04 October 2012

Hard and software for personalized medicine

Genome analysis in a box
Modern genomics facilitates the diagnosis of diseases
and gives the key to individual treatmentDmitry Krylov, Voice of America

The company Knome, working in the field of analysis of individual genomes, has released a new product.

This company is known as the creator of software used by doctors to interpret genomic data. The current innovation marks the company's transition to a different business model.

If earlier the company sold software, today it begins to supply customers with computer hardware with a pre-installed set of programs. With the total transition to cloud servers observed in IT, this is a rather unexpected step. What made the company switch to an outdated business model? This question is just the tip of the genomic iceberg, the contours of which we will try to outline.

First, a few words about what this and similar software does and who its main customers are. The price of an individual genome today confidently breaks the mark of one thousand dollars. Some companies offer sequencing devices for five hundred dollars or less, although their data is not as complete and accurate.

The speed of DNA reading has also radically increased: today it is a matter of several hours or even twenty to thirty minutes. Genome-reading machines no longer require specially trained lab technicians and can be run on a regular desktop next to a computer. Via USB, all data flows to the hard drive ... and then the fun begins. By themselves, these data do not say anything about diseases, treatment methods and predispositions of the host genome. To analyze them, you need complex, or rather, very, very complex software. This is what Knome and other similar startups offer.

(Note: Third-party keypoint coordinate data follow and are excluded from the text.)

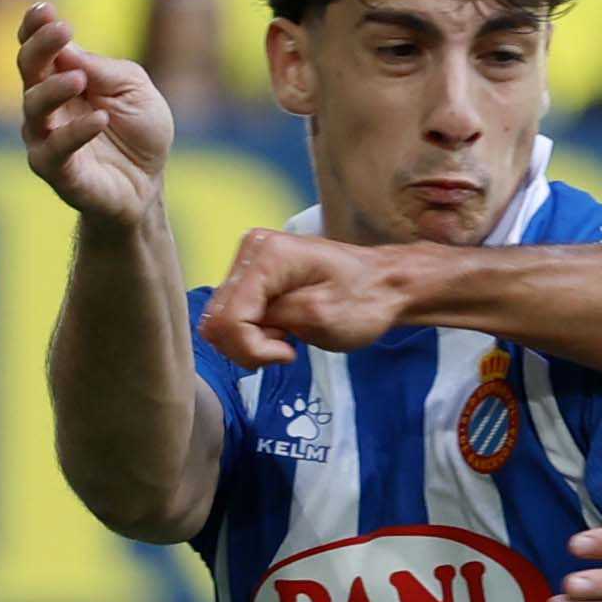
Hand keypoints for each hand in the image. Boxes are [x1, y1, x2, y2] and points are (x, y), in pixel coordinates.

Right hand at [15, 3, 173, 228]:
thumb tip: (68, 49)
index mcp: (60, 76)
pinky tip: (99, 118)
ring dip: (54, 88)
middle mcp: (45, 104)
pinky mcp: (56, 170)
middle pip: (29, 68)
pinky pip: (56, 149)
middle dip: (40, 46)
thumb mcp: (134, 88)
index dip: (35, 26)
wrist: (149, 184)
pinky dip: (76, 132)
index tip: (45, 9)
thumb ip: (103, 69)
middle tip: (61, 29)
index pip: (37, 47)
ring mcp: (45, 137)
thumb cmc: (139, 131)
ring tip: (78, 78)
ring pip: (33, 107)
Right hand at [203, 226, 425, 366]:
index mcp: (267, 255)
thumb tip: (236, 327)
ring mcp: (249, 261)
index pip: (229, 317)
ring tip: (287, 335)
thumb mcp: (321, 316)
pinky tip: (282, 329)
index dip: (253, 347)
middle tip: (288, 344)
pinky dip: (253, 333)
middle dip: (248, 345)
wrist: (385, 285)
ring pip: (219, 320)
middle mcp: (250, 250)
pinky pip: (232, 315)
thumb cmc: (365, 300)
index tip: (289, 350)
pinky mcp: (252, 276)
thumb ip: (273, 320)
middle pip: (216, 319)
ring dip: (250, 341)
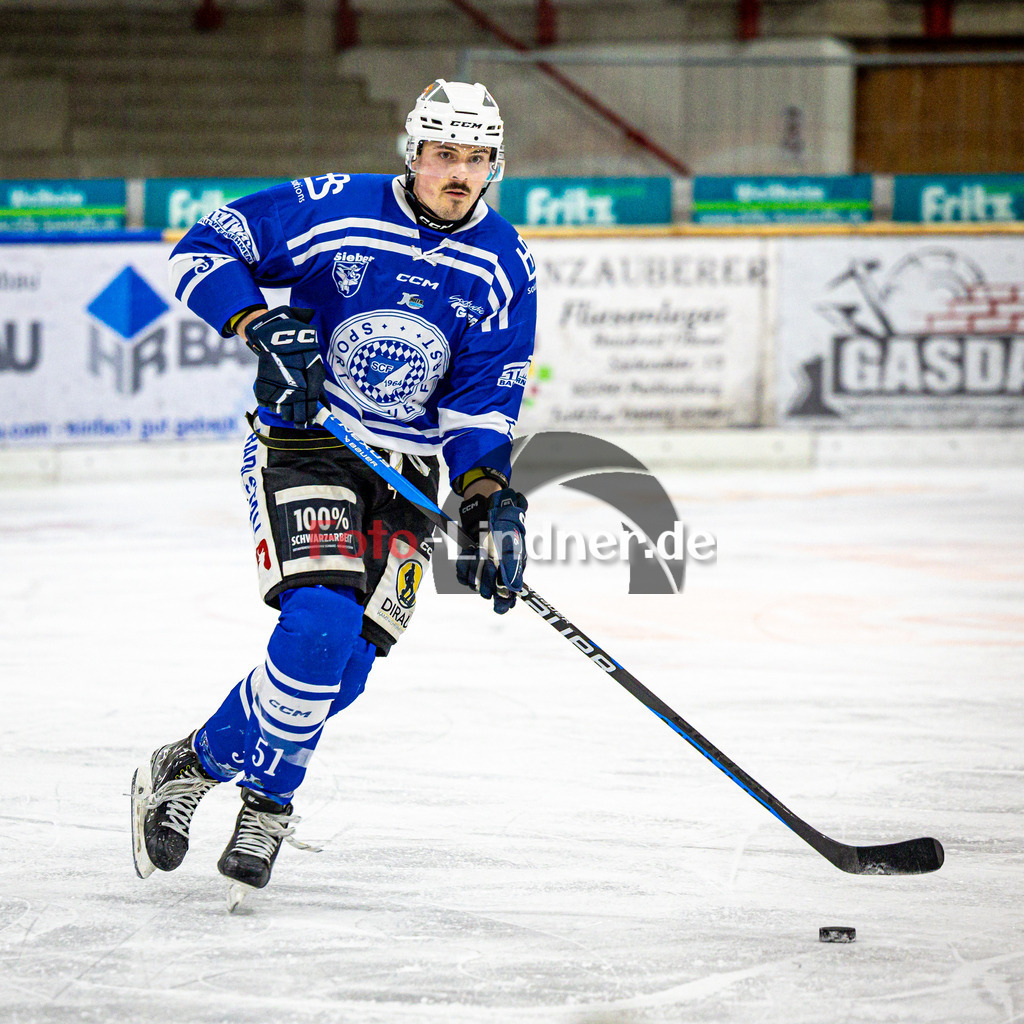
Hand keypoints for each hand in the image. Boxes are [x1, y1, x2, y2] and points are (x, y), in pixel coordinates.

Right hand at [244, 306, 324, 425]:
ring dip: (283, 410)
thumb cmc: (303, 354)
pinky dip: (270, 402)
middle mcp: (291, 390)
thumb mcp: (316, 370)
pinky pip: (265, 403)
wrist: (280, 337)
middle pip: (293, 416)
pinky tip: (275, 397)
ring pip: (279, 411)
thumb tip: (325, 409)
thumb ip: (319, 391)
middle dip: (296, 419)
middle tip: (297, 419)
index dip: (308, 420)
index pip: (308, 412)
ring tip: (286, 404)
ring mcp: (276, 388)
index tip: (308, 423)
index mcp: (308, 387)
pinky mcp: (262, 384)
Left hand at [456, 488, 527, 613]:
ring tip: (478, 551)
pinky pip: (462, 574)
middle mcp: (496, 575)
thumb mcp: (511, 546)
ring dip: (473, 567)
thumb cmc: (505, 528)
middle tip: (488, 560)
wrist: (488, 511)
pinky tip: (469, 552)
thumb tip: (515, 590)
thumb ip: (513, 568)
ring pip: (473, 583)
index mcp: (511, 573)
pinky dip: (463, 564)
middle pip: (488, 592)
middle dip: (486, 578)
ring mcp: (481, 570)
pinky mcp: (468, 565)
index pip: (507, 598)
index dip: (504, 604)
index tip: (499, 607)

The new knoSYS100 product is a computer cluster of four Intel Xeon E5-2665 2.4GHz processors with 8 cores and 16 threads. Hard drives store from 18 to 54 TB of useful information. The kGAP software package of the same company runs on this hardware. It supports several functions that begin with reading genomic information. It is created and stored in several dissimilar formats. kGAP uses DNA sequences from Illumina sequencers, Life Technologies and Complete Genomics. These are the three largest manufacturers of equipment that reads genomes.

Further, the software package allows you to visualize data and analyze individual genes. This gives doctors the key to solving clinical problems about the diagnosis of a particular disease, to the selection of individual treatment and allows them to give advice on the prevention of possible diseases. So far, these functions are quite limited, but the more such technologies are used, the larger amounts of data will be available for analysis and more accurate predictions.

The transition from the sale of software to computer systems is primarily due to the fact that medical institutions are not able to maintain the level of data protection required by regulatory documents.

In addition, they do not always have enough qualified IT specialists to service the software. Installing and maintaining this software is far from trivial, because it requires the use of many libraries and quite powerful processors capable of calculating data in real time. But this is just the tip of the iceberg. Its full contours touch upon the key question of modern genomics: who will have access to the collected genomic data?

Their formal owners are genome owners who pay for sequencing, but those who develop programs for analyzing this data are no less interested in them. This explains the competition and incompatibility of the data standards that are currently present on the market, as well as the attempts of companies to establish control over possibly large flows of this data. These processes have direct parallels in the recent history of the competition of video and audio formats of different companies and the struggle for the rights to distribute licensed digital products.